How to make this requirement feasible? An ingenious solution was devised. It was explained that this is not a prerequisite for being a disciple; it is advice reserved for some heroes. Christians were thus divided into two classes: on the one hand, the “perfect,” those who, by taking a vow of poverty, commit themselves to practice thoroughly what Jesus had ordered; on the other hand, the “simple Christians,” who can continue to possess their goods, resigning themselves, however, to remaining “imperfect.”
This solution is a clumsy trick to escape the request that Jesus addresses, not to a restricted group of “perfect” people, but to anyone who wants to be his disciple. The Christian ideal is not misery, hunger, nakedness, but the fraternal sharing of the goods that God has made available to all. Sin is not to become rich but to enrich oneself. In the Gospel of the Nazarenes, an apocryphal book of the second century A.D., the episode is reported with some curious details. After the Master’s request, “the rich man began to scratch his head; he was not happy. Then the Lord said to him, ‘Many of your brothers, sons of Abraham, are drowning in filth and dying of hunger, while your house is full of every good thing, and nothing comes out for them.”
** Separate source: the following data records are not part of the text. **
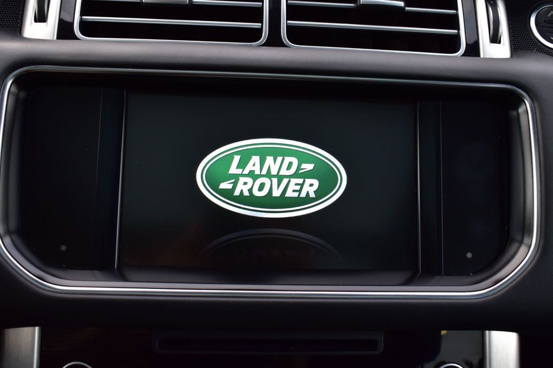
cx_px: 276
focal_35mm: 39
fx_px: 599
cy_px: 184
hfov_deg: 49.6
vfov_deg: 34.2
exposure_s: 1/40
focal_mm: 26
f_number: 7.1
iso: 400
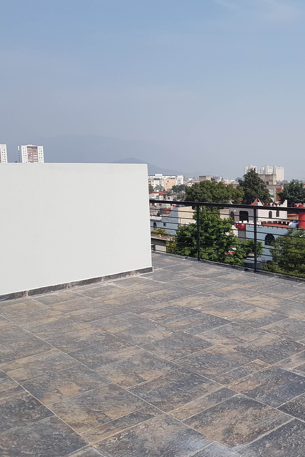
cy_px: 229
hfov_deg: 34.3
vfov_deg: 51.9
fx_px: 470
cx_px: 265
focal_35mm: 37
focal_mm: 4.2
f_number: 1.7
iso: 40
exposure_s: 1/2648
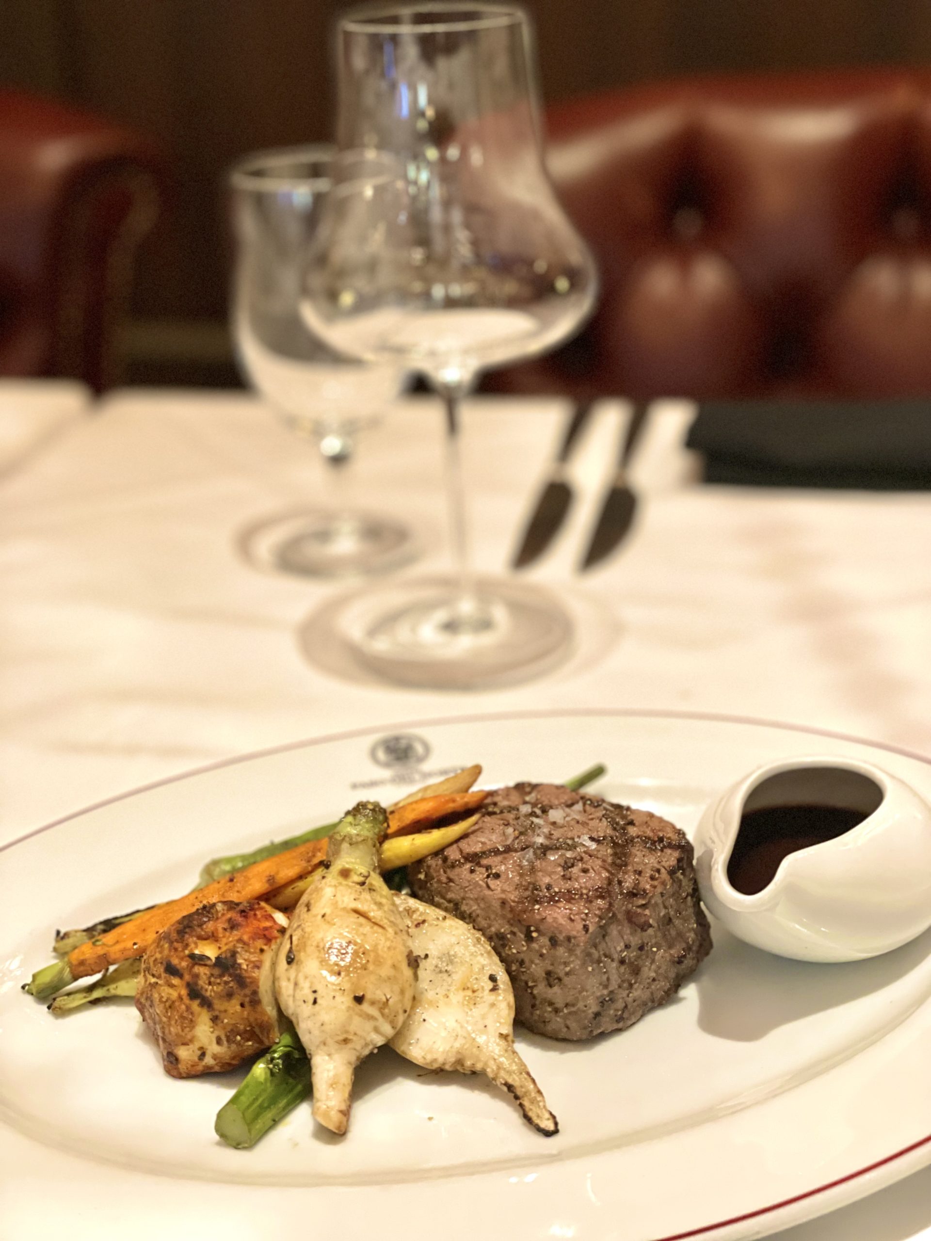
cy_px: 620
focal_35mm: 52
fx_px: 1865
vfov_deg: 36.8
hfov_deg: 28.0
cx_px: 466
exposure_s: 1/40
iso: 320
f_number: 2
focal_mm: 6
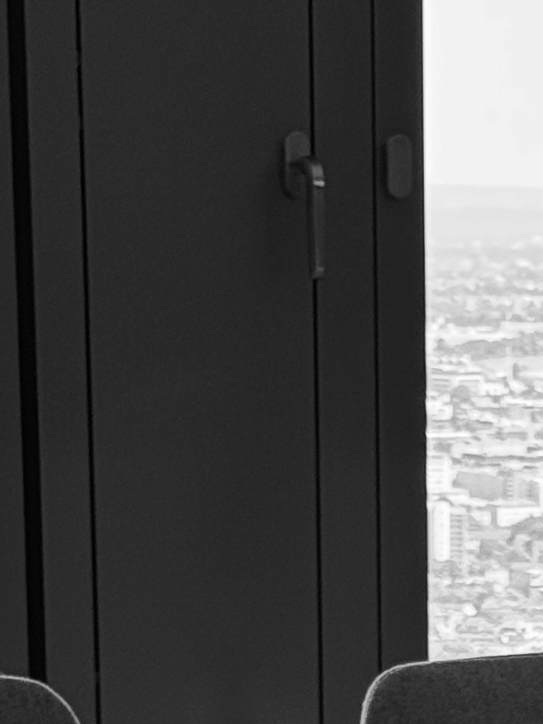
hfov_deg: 7.1
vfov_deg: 9.2
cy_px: 1178
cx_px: 638
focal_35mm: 208
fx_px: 4348
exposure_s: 1/383
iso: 64
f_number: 1.78
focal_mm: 6.76
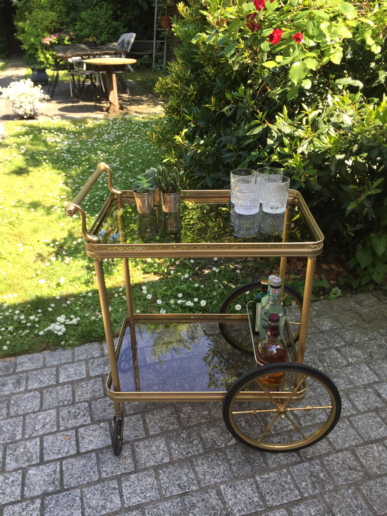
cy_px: 258
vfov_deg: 61.7
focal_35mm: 29
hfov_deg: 48.2
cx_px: 194
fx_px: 432
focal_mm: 4.15
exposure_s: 1/311
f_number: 2.2
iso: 32
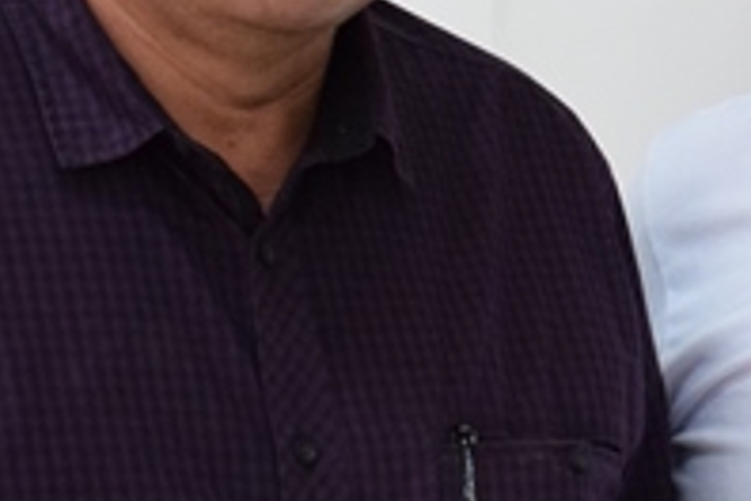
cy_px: 230
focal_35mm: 163
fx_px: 3391
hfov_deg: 12.2
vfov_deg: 8.4
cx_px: 1058
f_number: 3.8
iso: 1600
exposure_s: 1/100
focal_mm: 21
In Mark, the story ends bitterly: the rich man chooses to stay with his goods; he does not dare to trust the proposal of Jesus, does not feel like risking, is afraid of losing everything, and is sad goes away. He is afflicted because he has not been able to detach himself from his goods. He did not realize that man’s heart is made for infinite love, and if he is a slave to things, he can only remain disappointed and unhappy.
The grain of wheat, once sown, sprouts, grows, and produces the stem and the ear; this process cannot be different because it follows the nature of the seed. Man is made in the image of God, and in his heart, he feels an irrepressible need for the infinite. Even if repressed, silenced, forgotten, this desire resurfaces, and no creature is ever able to satisfy it.
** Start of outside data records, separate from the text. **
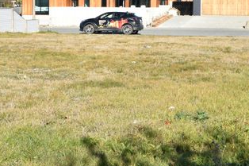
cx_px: 82
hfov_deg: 23.0
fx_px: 608
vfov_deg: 15.5
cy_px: 48
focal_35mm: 88
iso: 200
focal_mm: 24
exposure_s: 1/320
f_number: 9
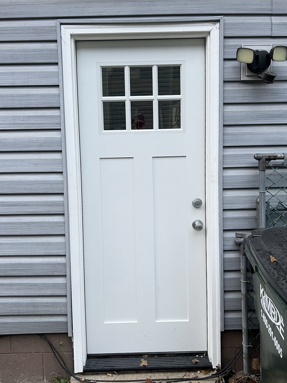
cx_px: 144
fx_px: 287
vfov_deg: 67.3
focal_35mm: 26
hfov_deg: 53.1
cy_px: 192
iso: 80
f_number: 1.5
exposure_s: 1/60
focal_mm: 5.7
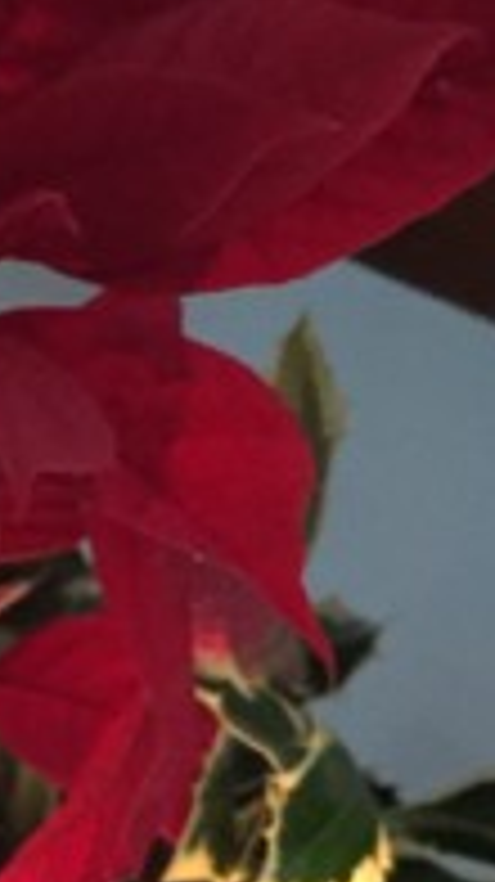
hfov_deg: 9.5
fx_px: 2711
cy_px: 711
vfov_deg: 18.3
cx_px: -585
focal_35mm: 116
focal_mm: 4.15
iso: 1000
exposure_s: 1/17
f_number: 2.2
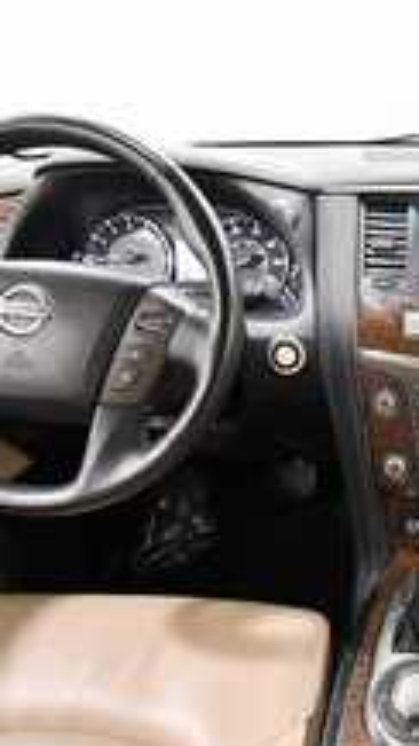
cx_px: 467
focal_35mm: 29
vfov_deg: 65.8
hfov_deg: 34.4
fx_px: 573
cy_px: 425
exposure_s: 1/80
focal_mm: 10
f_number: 4.5
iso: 3200
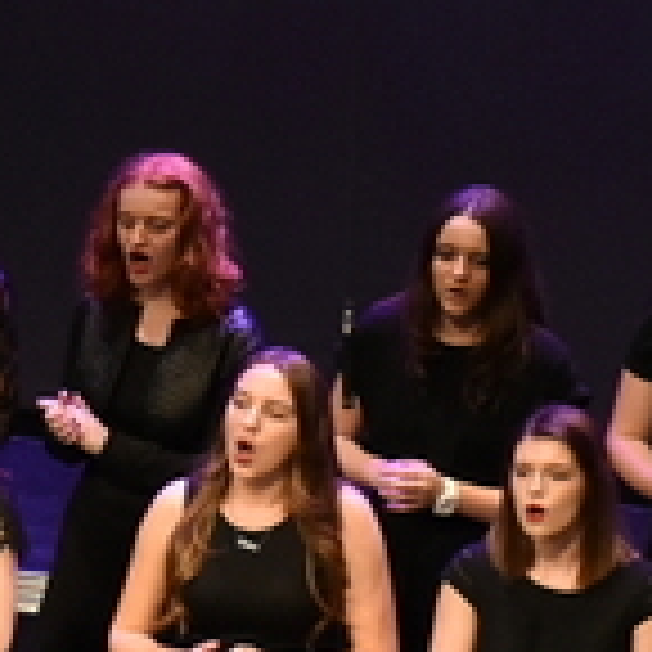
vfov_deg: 4.2
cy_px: 128
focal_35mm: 420
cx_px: -526
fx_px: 8950
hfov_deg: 4.1
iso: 3200
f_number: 4.5
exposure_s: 1/250
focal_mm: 70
The story is not concluded, but it is not difficult to reconstruct the sequel. The rich young man was not inexperienced, moved by the enthusiasm of a moment; he had grown up nourishing deep religious convictions, so it is unthinkable that, after meeting Jesus, he abandoned himself to evil, he began to transgress the commandments. He continued to be righteous, pious, and lead an impeccable life… but he did not become a Christian; he did not manage to make the leap.
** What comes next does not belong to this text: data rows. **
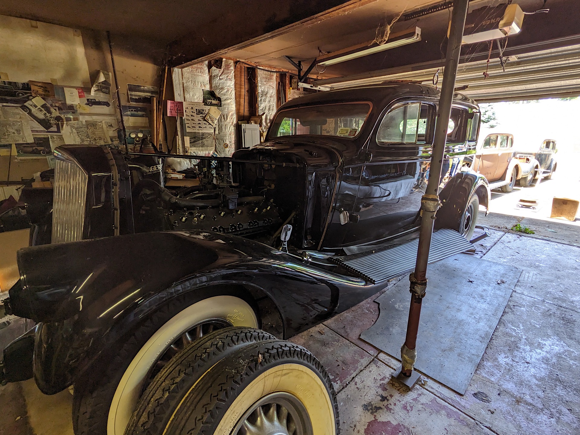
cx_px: 290
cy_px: 218
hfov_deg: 94.5
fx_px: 268
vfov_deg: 78.1
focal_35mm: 16
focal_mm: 2.22
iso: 37
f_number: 2.2
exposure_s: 1/30
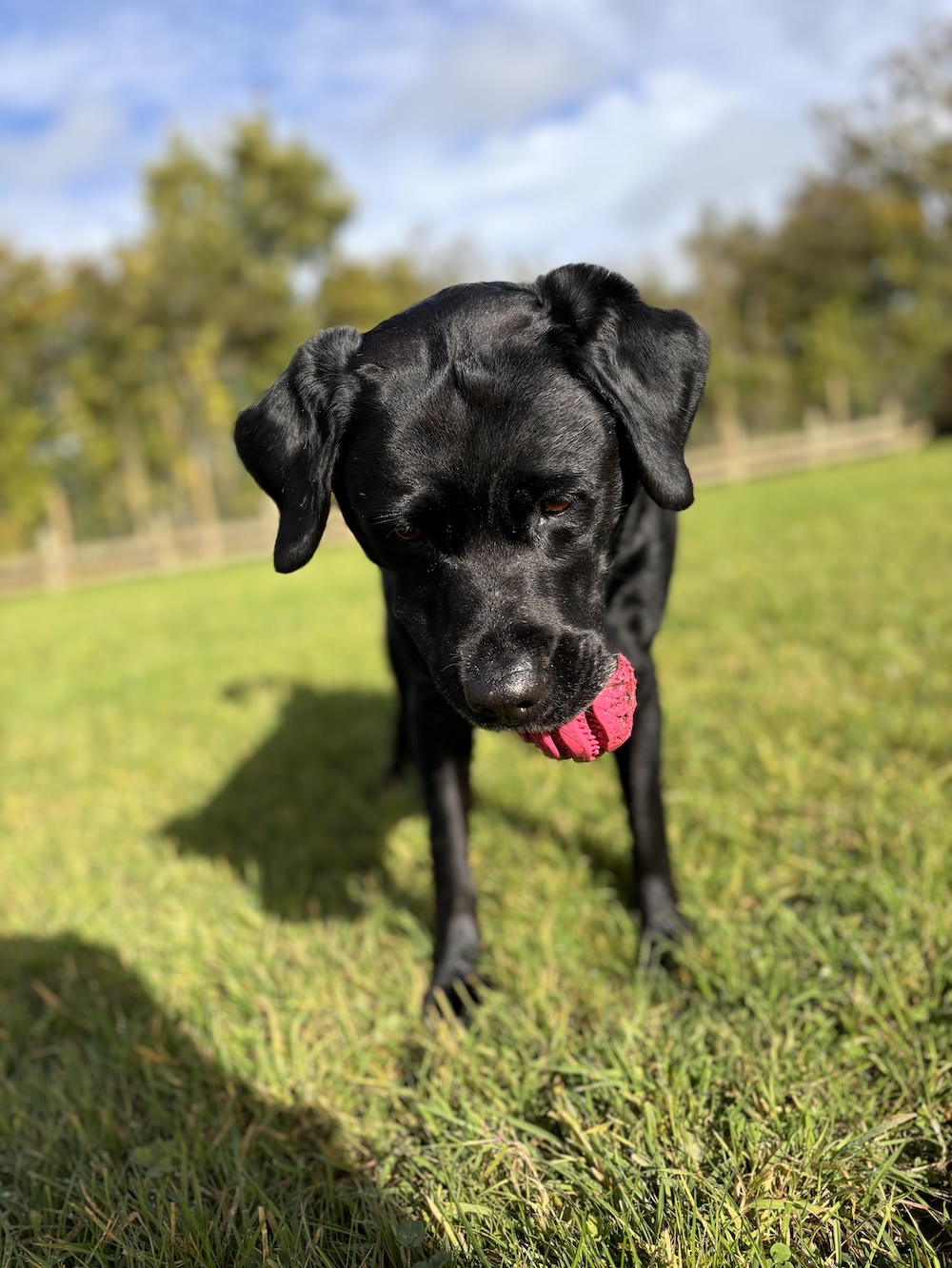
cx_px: 476
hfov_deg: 53.1
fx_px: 953
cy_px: 634
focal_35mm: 26
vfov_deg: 67.3
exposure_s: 1/1876
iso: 50
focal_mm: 5.96
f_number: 1.6
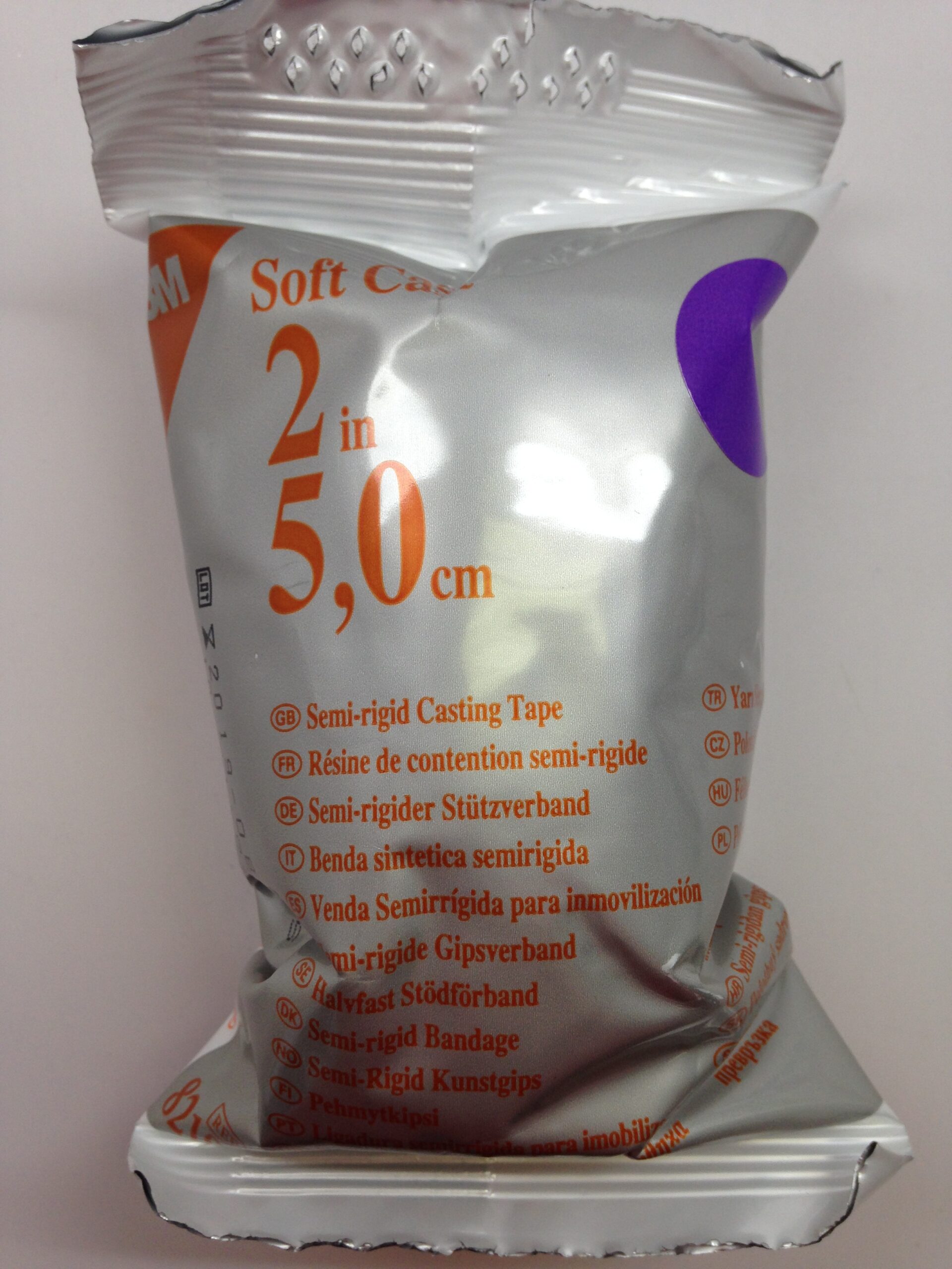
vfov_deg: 55.4
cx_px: 476
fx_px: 1210
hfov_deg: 42.9
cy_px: 634
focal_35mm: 33
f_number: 2.4
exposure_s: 1/60
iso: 50
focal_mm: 4.12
The second part of the passage (vv. 23-27) reports Jesus’ consideration of the danger of wealth. It is the most severe impediment for those who want to become disciples. It possesses the seductive power of a god because, every time one turns to it, it responds by granting what is asked of it. It constitutes an almost insurmountable obstacle for those who want to enter the kingdom of heaven. “It is easier—Jesus assures us—for a camel to pass through the eye of a needle than for one who is rich to enter the kingdom of God” (v. 26).
Some have tried to interpret this strange image by explaining that it is not a camel but an elbow (the two words in Greek are very similar) or that the eye of a needle was a small gate of the city of Jerusalem. Better to keep the paradoxical image employed by Jesus that speaks of an impossible decision (v. 27). Detachment from all that one possesses requires an act of generosity such that only a miracle from God can help accomplish it.
The disciples to whom the Master addresses himself are not rich, yet they are stunned by his words. They understood that even those who are poor must strip themselves of everything. It is not a question of giving much or little, but offering all that one is, and all that one has, whether it be much or little.
The last part (vv. 28-31) lists the people and things from which the disciple is called to detach himself. About this double list, placed first on Peter’s lips and then on Jesus’, we note first the unexpected presence of family members among the goods to be renounced. It is easy to confuse love with morbid attachment. There is personal selfishness, but there is also more subtle selfishness, which can cloak itself in virtue, and this is family selfishness. He who thinks only of himself, his wife, and children remain selfish; he is incapable of looking beyond the threshold of his own home. He cannot be happy because he has atrophied his heart, repressing the universal love for which he is made.
Among the people to be renounced is not included his wife. The reason is that Peter and the other apostles did not leave their wives. They did not break up their families; that would have been neither right nor humane. When, for apostolic reasons, they had to move and change their residence, they always acted by mutual agreement with their wives, who generally agreed to accompany them (cf. 1 Cor 9:5). Commitment to the Gospel cannot be set in opposition to duties towards family members.
Finally, it is significant that among the things the disciple receives a hundredfold, the father does not appear. Already in this world, generous love is compensated with a hundredfold in houses, brothers, sisters, mothers, children, and fields, but not in “fathers.” There should no longer be “fathers” in the Christian community because all our brothers and sisters; the only Father is the one in heaven (Mt 23:9).